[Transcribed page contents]
::::::::::

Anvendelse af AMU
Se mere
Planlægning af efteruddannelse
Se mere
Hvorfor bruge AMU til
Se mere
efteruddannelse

::::::::::

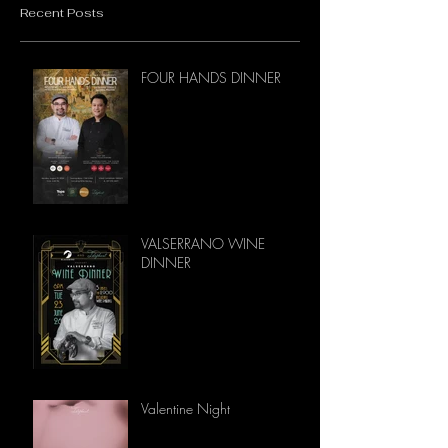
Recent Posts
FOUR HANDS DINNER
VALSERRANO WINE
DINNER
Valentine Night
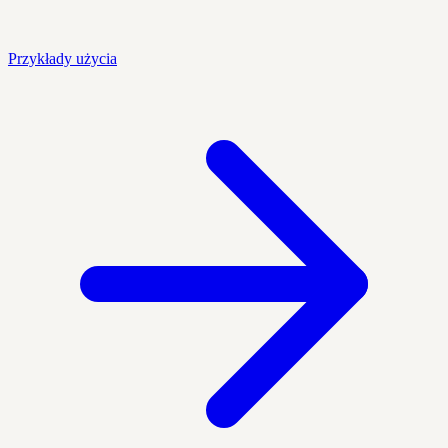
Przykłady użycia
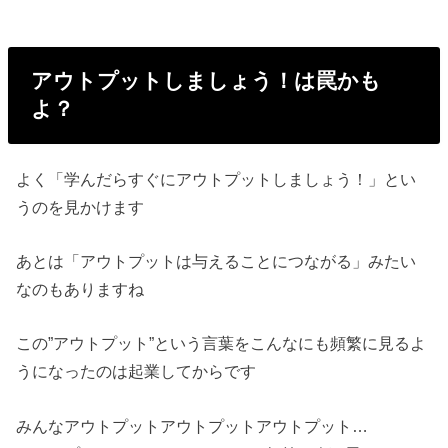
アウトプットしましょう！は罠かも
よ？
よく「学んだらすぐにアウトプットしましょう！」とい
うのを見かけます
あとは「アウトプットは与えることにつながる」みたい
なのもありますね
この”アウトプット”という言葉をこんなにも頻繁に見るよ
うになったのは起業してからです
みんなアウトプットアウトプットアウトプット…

::::::::::

▶ DIRECTIVE
Every line above from the line with "アウトプットしましょう！は罠かも" to the line with "みんなアウトプットアウトプットアウトプット…", both included, must be reproduced exactly, and no other line may appear.

▶ THE ANSWER
アウトプットしましょう！は罠かも
よ？
よく「学んだらすぐにアウトプットしましょう！」とい
うのを見かけます
あとは「アウトプットは与えることにつながる」みたい
なのもありますね
この”アウトプット”という言葉をこんなにも頻繁に見るよ
うになったのは起業してからです
みんなアウトプットアウトプットアウトプット…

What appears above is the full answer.